[jcifs] problem encoding

Allen, Michael B (RSCH) Michael_B_Allen at ml.com
Fri Jan 17 13:27:55 EST 2003


> -----Original Message-----
> From:	Christopher R. Hertel [SMTP:crh at ubiqx.mn.org]
> Sent:	Thursday, January 16, 2003 4:45 PM
> To:	Michael B. Allen
> Cc:	andrea.lanza at frameweb.it; jcifs at samba.org
> Subject:	Re: [jcifs] problem encoding
> 
> Okay, spent a few minutes on #samba-technical and got some answers on 
> this.
> 
> I was probably incorrect in connecting the earlier discussion to the
> problem that Andrea reported.
> 
> That aside, there is still a problem.
> - If the client and server negotiate Unicode then everything works just 
>   fine.
> 
	Andrea's problem has nothing to do with SMB, jCIFS, or SMB URLs. He is
	trying to make an *HTTP URL* that encodes an SMB path in the
	PATH_INFO area like:

	  http://httpserver/servlet/JcifsServlet/this/is/path/info.pdf

	Inside the servlet you do request.getPathInfo() and you get:

	  this/is/path/info.pdf

	This has been around since early CGI days and has to do with how
	browsers (MSIE) handle mime types. If you try and pass a path as a
	QUERY_STRING parameter IE will ignore the .pdf. He is talking about using
	this getPathInfo() string with jCIFS to get a file on an SMB file server. The
	problem he is having is that extended characters in the path are for whatever
	reason not being escaped/unescaped sufficiently. I don't know the details
	but the important thing is that this not be confused with the ongoing SMB
	URL escaping discussion.

> - If either side is unable to handle Unicode, then they both must be using
>   the same 8-bit encoding (same DOS OEM codepage) or anything above ASCII
>   127 is at risk for being mapped incorrectly.
> 
> This is, in fact, a problem for Samba 2.2.x.  Full Unicode support is in
> 3.x, but not in 2.2.x.

════════════════════

Reproduce the message about the jcifs encoding problem word for word, everything from "http://httpserver/servlet/JcifsServlet/this/is/path/info.pdf" down to "URL escaping discussion.".

Saved entries
════════════════════

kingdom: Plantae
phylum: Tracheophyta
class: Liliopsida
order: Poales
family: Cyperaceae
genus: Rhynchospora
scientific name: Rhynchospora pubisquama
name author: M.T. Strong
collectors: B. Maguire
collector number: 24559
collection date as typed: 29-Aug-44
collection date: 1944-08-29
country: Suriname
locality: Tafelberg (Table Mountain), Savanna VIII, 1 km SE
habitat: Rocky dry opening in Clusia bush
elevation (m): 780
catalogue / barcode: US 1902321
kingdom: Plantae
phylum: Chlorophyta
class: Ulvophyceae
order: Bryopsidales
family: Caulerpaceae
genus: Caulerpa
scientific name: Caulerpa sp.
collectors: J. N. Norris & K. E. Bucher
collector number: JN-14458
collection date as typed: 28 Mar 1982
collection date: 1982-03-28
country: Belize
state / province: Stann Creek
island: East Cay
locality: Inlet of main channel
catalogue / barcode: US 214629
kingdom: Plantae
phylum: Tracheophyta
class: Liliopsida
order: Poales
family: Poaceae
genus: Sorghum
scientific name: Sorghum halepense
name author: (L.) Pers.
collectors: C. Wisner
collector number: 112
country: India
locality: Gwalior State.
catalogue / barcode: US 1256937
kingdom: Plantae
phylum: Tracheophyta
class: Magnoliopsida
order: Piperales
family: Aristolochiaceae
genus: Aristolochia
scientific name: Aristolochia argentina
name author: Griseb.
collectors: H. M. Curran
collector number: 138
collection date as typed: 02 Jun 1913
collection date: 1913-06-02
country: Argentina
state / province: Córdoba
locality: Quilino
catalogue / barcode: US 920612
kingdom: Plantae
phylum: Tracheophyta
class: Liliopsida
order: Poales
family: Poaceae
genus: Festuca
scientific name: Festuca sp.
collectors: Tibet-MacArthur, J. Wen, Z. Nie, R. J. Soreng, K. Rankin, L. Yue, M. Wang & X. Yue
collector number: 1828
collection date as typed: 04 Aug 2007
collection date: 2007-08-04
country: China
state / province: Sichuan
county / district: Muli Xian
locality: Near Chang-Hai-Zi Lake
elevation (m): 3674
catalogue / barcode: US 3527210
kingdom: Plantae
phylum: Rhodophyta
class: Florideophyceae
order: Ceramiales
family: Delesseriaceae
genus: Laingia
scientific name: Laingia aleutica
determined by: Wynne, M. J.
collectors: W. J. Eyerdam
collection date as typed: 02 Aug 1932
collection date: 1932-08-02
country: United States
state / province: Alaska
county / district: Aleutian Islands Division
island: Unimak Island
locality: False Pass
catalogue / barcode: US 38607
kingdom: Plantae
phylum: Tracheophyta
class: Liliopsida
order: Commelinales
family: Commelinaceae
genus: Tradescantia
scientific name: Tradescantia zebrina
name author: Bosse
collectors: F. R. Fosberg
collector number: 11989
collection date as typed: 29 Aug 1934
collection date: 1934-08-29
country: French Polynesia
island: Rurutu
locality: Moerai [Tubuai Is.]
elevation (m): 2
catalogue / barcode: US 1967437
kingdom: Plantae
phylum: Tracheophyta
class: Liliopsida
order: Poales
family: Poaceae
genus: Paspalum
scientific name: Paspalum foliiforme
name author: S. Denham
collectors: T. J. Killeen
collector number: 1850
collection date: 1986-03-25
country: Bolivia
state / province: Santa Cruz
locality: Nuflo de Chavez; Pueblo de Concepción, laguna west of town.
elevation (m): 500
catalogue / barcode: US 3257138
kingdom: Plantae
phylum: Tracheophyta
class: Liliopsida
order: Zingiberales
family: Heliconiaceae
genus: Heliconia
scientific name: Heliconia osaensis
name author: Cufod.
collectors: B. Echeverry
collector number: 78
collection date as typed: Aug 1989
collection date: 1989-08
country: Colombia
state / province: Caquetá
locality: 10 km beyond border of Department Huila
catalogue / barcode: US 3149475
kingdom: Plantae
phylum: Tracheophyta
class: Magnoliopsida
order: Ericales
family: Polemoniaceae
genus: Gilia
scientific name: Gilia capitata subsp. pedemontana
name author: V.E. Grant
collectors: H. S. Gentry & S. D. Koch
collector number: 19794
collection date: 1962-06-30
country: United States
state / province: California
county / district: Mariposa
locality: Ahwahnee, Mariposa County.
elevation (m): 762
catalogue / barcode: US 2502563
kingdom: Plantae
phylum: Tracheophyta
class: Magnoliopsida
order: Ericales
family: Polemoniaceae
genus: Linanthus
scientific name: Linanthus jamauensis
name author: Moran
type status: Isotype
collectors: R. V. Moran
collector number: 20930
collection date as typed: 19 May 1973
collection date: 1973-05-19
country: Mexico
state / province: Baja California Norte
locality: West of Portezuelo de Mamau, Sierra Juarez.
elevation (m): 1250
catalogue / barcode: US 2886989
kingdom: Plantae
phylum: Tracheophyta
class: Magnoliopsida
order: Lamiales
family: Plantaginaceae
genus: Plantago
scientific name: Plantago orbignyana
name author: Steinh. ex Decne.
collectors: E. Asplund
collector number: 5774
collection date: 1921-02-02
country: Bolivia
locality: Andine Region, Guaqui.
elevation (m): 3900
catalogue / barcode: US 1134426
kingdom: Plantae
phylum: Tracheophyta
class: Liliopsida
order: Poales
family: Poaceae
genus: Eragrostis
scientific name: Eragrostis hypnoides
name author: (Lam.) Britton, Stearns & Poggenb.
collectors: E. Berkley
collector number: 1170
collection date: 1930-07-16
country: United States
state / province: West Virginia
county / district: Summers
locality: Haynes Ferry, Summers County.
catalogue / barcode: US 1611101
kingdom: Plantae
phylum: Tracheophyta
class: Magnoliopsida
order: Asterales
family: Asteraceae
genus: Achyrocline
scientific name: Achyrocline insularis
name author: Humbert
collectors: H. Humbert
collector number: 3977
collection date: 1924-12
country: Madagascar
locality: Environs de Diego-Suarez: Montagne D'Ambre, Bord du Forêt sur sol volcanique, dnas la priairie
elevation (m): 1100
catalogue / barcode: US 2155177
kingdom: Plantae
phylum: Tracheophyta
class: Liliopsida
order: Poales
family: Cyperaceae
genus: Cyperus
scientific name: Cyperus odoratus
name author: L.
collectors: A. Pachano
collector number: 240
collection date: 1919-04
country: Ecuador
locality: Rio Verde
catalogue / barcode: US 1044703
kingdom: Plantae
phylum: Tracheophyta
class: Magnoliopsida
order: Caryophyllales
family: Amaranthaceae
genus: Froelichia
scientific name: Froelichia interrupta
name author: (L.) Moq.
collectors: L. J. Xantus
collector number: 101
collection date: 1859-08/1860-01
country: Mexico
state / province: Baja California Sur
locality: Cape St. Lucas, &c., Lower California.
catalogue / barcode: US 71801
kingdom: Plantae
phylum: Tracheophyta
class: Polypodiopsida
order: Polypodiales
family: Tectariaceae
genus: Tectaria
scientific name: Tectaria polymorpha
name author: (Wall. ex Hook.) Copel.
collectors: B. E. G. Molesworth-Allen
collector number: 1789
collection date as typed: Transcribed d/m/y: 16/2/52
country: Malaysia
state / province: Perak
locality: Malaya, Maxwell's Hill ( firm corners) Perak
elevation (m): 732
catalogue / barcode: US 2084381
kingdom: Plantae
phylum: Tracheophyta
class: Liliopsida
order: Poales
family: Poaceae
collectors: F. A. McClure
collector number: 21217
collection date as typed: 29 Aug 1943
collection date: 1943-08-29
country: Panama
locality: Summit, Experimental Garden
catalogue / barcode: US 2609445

════════════════════

## [SOLUTION FOR THIS PROBLEM]
http://httpserver/servlet/JcifsServlet/this/is/path/info.pdf

	Inside the servlet you do request.getPathInfo() and you get:

	  this/is/path/info.pdf

	This has been around since early CGI days and has to do with how
	browsers (MSIE) handle mime types. If you try and pass a path as a
	QUERY_STRING parameter IE will ignore the .pdf. He is talking about using
	this getPathInfo() string with jCIFS to get a file on an SMB file server. The
	problem he is having is that extended characters in the path are for whatever
	reason not being escaped/unescaped sufficiently. I don't know the details
	but the important thing is that this not be confused with the ongoing SMB
	URL escaping discussion.